SINGAPORE (BLOOMBERG) - Oil extended its biggest monthly slump in nearly seven years as Iran vowed to boost production almost immediately after sanctions are lifted.
Futures fell as much as 1.6 per cent in New York after capping a 21 per cent drop in July. Iran can raise output by 500,000 barrels a day within a week after the end of sanctions and by 1 million a day a month after that, the state-run Islamic Republic News Agency reported. A Chinese private factory gauge released on Monday fell to a two-year low in July, while an official index on Saturday slipped to the least in five months.
Crude slid into a bear market last month as raw materials fell amid expanding supplies and concern demand in China may falter with slower economic growth. Iran's nuclear deal with world powers has fueled speculation about when and by how much it will lift output. Sanctions against the Persian Gulf nation should be lifted by late November, the oil ministry's Shana news agency reported.
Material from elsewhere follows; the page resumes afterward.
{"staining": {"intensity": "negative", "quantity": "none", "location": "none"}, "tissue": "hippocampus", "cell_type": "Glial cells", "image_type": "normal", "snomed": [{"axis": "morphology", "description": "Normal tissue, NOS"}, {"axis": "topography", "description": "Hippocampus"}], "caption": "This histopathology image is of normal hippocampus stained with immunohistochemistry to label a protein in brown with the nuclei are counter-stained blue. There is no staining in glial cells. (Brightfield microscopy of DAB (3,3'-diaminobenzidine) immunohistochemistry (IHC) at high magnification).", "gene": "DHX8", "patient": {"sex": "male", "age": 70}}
"If Iran is able to increase production to the level it estimates, oil prices will see further declines as that will only add to the existing glut," said Hong Sung Ki, a commodity analyst at Samsung Futures Inc. "Weaker economic data in China and the US. will decrease demand."
West Texas Intermediate for September delivery lost as much as 77 cents to US$46.35 a barrel in electronic trading on the New York Mercantile Exchange and was at US$46.68 at 1:55 p.m. Singapore time. It fell US$1.40 to US$47.12 on Friday, the lowest close since March 20. Total volume was about 9 per cent below the 100-day average for the time of day. Prices are down 12 per cent this year.
Brent for September settlement dropped as much as 71 cents, or 1.4 per cent, to US$51.50 a barrel on the London-based ICE Futures Europe exchange. Prices have slid more than 20 per cent from this year's high on May 6, meeting a common definition of a bear market. The European benchmark crude traded at a premium of US$5 to WTI.
Iran plans to double exports, IRNA reported, citing Oil Minister Bijan Namdar Zanganeh in an interview with state TV. The Islamic Republic produced an average of 2.85 million barrels a day last month compared with 3.6 million at the end of 2011, according to estimates compiled by Bloomberg.
Hedge funds reduced bullish bets to the lowest level in five years as the world's biggest oil companies including BP said prices will be lower for longer. The net-long position in WTI contracted 7 per cent in the week ended July 28, U.S. Commodity Futures Trading Commission data show.